──────── Document text ────────

# Mountain Bike Riding in NORWAY NORGE - especially the Vestfold Tønsberg area



## gticlay (Dec 13, 2007)

*Mountain Bike Riding in NORWAY - especially the Vestfold Tønsberg area*

Hello fellow mountain bike riders in Norway!!! I currently live in the Pacific Northwest only about an hour and a half drive from Whistler and right next to about 75 miles of killer singletrack. But I am moving to Norway soon.

I am having a really difficult time locating the trails in Vestfold to ride. I will be moving here soon and have the opportunity to sell and buy a different bike if the SC Nomad and Pivot Firebird aren't the right kind of bike for the area.

I do know that the Hafjell Bike Park is up near Lillehammer but wow that's a long expensive drive to ride a bike and I think I'll probably only be able to go there 1 or 2 times a year.

Any ideas and/or advice you can provide would be deeply appreciated. Tusen Takk!


----------



## perttime (Aug 26, 2005)

I'm not Norwegian and don't know your area. But a quick search found a map:
MTB map for Norway:
MTBmap.no - Norwegian Mountainbike Map
There seems to be some trails right next door. There's more near the other towns in the area.
Tønsberg has a cycling club but it seems to be focused on road and XC racing (as far as I could figure out)

There's a Norwegian MTB forum at TERRENGSYKKEL.NO but I didn't find out if anyone there is from Tønsberg.

At least your Nomad should be a do anything bike. It cannot be totally wrong...


----------



## gticlay (Dec 13, 2007)

Thanks Perttime! (or Takk!)


----------



## J.B (Apr 22, 2016)

Hi, and welcome to Norway.

With Vestfold being one of our flattest counties you will struggle to find mountain biking in its literal sense. That said however, there are quite a lot of trails in this region and the island of Nøtterøy, just south of Tønsberg, is a common place to ride. In addition to the map perttime has already informed of, Trailguide is a good source of information. The site is basically a map where users can add gps traces and descriptions, and I see that there are some added in the Tønsberg area. Unfortunately, most descriptions are written in norwegian, but the site has automatic translation so you should be able to follow most of it.

──────── The data ────────

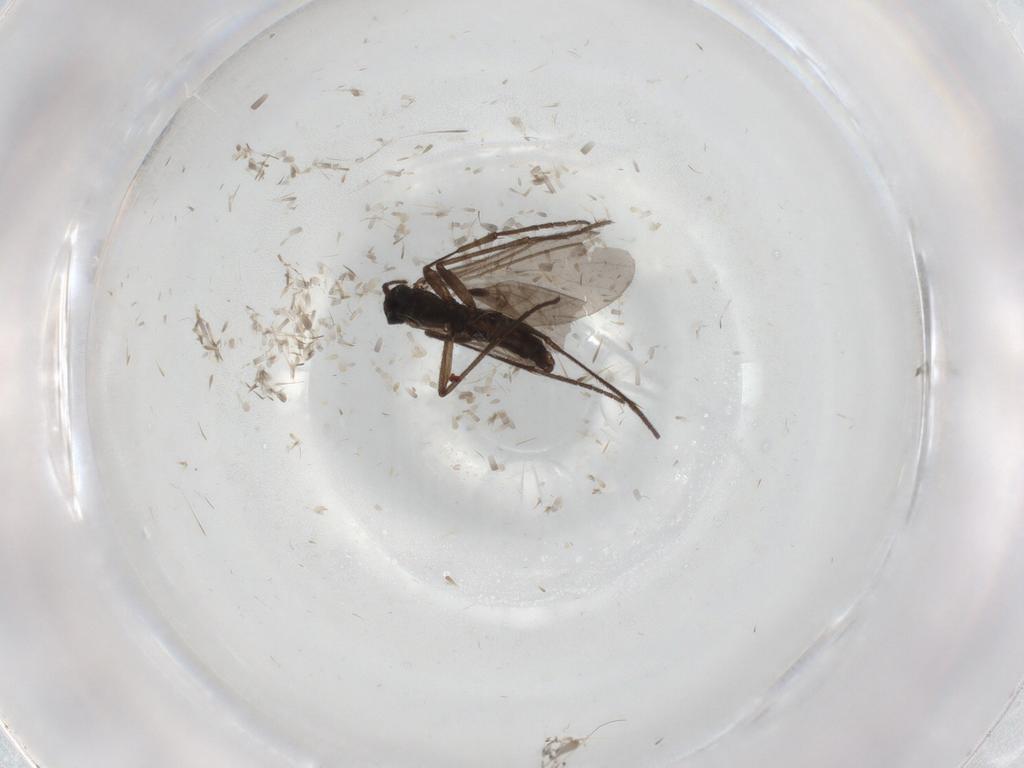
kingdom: Animalia
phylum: Arthropoda
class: Insecta
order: Diptera
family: Sciaridae
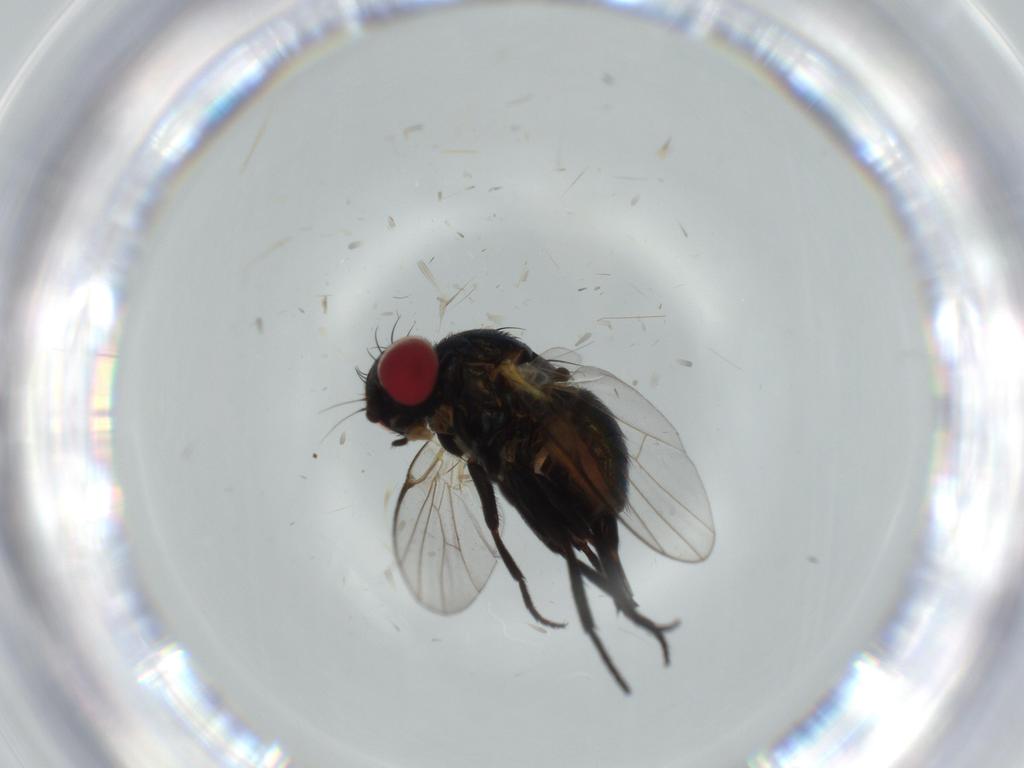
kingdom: Animalia
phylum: Arthropoda
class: Insecta
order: Diptera
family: Agromyzidae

────────

» **Objectives**
A) Arrange the listing of kingdom-to-family lines as a Markdown table with the columns Row and Line, giving each line its row number and leaving out blank lines. Omit the picture markers from the table.
B) Pick up the forum thread on mountain biking around Tønsberg after its final sentence and continue it.
The listing has no connection to the forum thread on mountain biking in Norway.

» **Written responses**
A)
| Row | Line |
|---|---|
| 1 | kingdom: Animalia |
| 2 | phylum: Arthropoda |
| 3 | class: Insecta |
| 4 | order: Diptera |
| 5 | family: Sciaridae |
| 6 | kingdom: Animalia |
| 7 | phylum: Arthropoda |
| 8 | class: Insecta |
| 9 | order: Diptera |
| 10 | family: Agromyzidae |

B)
If you get tired of riding in Vestfold you have, for instance, both Drammen and Kongsberg within about an hours drive and both cities have loads of nearby trails.

If you don't fancy pedalling uphill you have possibilities for lift assisted riding in Drammen (Drammen Skisenter | ? et kortreist kick i hverdagen!) and Kjerringåsen (https://nb-no.facebook.com/kjerringaasendownhill) not too far away. Keep in mind though that these are rather small resorts with only one lift and a handful of trails. Another option is to go riding in the Frognerseteren area north of Oslo where you can use the tram as an uplift (bikes are allowed for free outside rush hours).


----------



## gticlay (Dec 13, 2007)

Hey JB, thank you very much for the information! I visited Birksport and they also recommended that I look at Trailguide. We went out there to look on Tenviksveien and found the parkering lot but I don't have my bike here yet so didn't get to explore at all. I'll definately chcekc out Drammen. Thanks!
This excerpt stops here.